Why do computers stop and what can be done about it?

I have no formation in computer science and will forever be catching up on reading classic papers from the field. Bill de hÓra posted a reading list on his blog and I'm taking advantage of it. I've read a few of the papers ("The Law of Leaky Abstractions", "As We May Think") and seen references to others, but some are completely new to me. "Why do computers stop and what can be done about it?" caught my eye. What a title. Jim Gray nailed it.

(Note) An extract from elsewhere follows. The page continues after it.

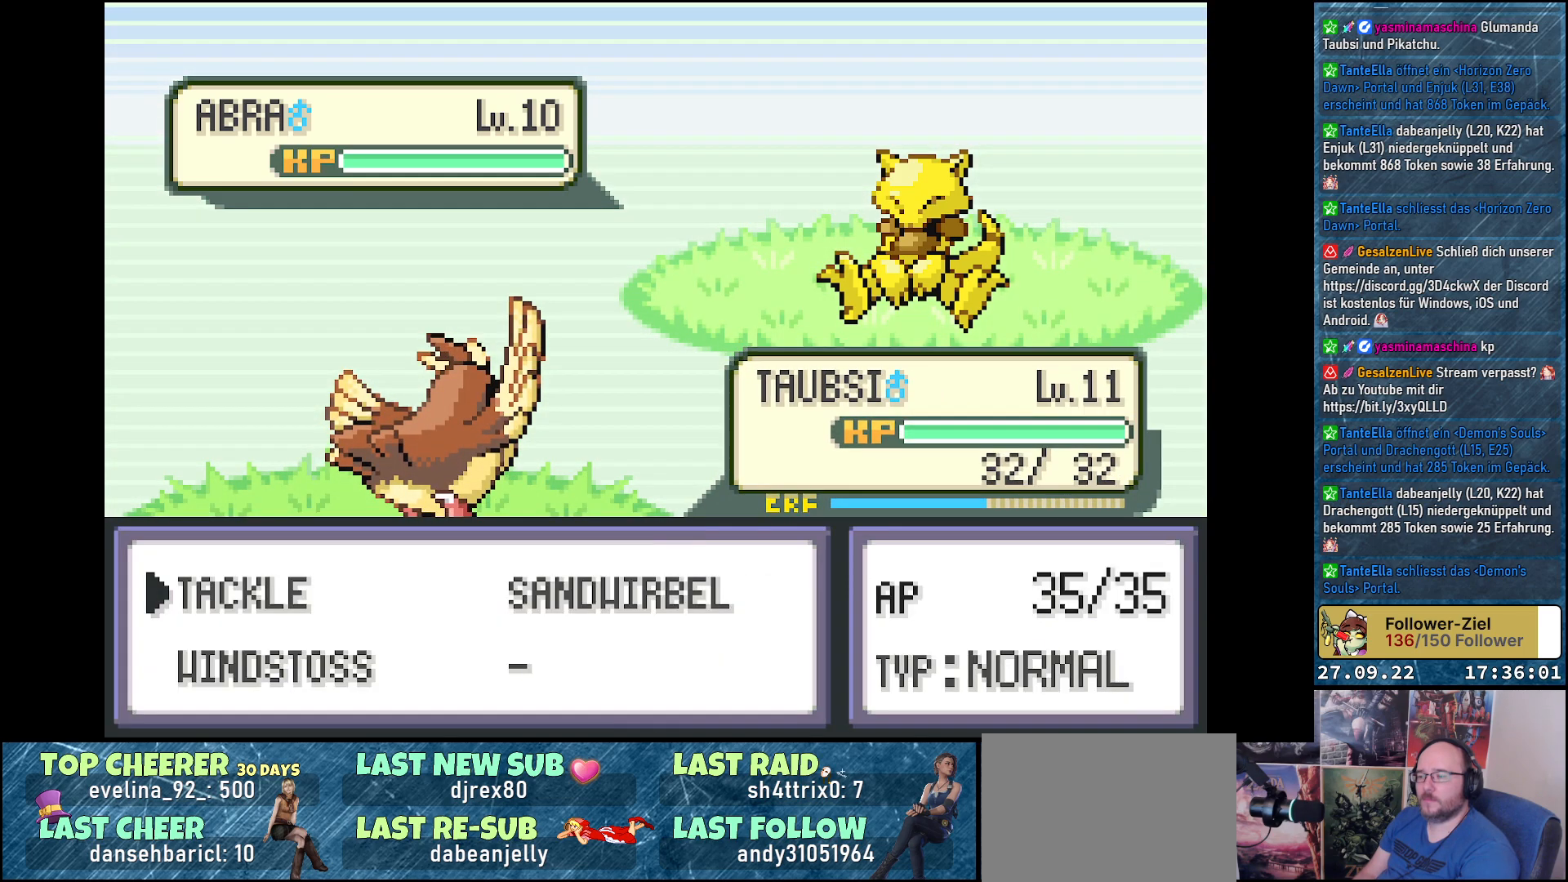
{"buttons": ["DPAD_RIGHT"], "left_stick": "center", "right_stick": "center", "events": [[400, "DPAD_RIGHT", "down"]]}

The paper outlines a playbook for highly available computer software systems in general terms. Gray wrote it for all software engineers, not only for users of a particular language or product. I didn't know that concepts like failing fast, shared nothing, heisenbugs, and fail over were established 30 years ago. I found the description of them from the time that they were fresh fascinating. Gray wrote this paper in a simple and straightforward style and I'm grateful for that. I've read a number of AWS product sheets this week and they are opaque in comparison. Do AWS Glue or Step Functions use strategies from Gray's playbook? Do they operate on different principles? It's difficult to tell.

I remember well the search for Jim Gray when he went missing at sea in 2007. I didn't plan to write a blog post about one of his papers on the 12th anniversary of his disappearance, but that's what has happened. Read the paper if you haven't, I almost guarantee that you'll find at least a few interesting insights and rules of thumb.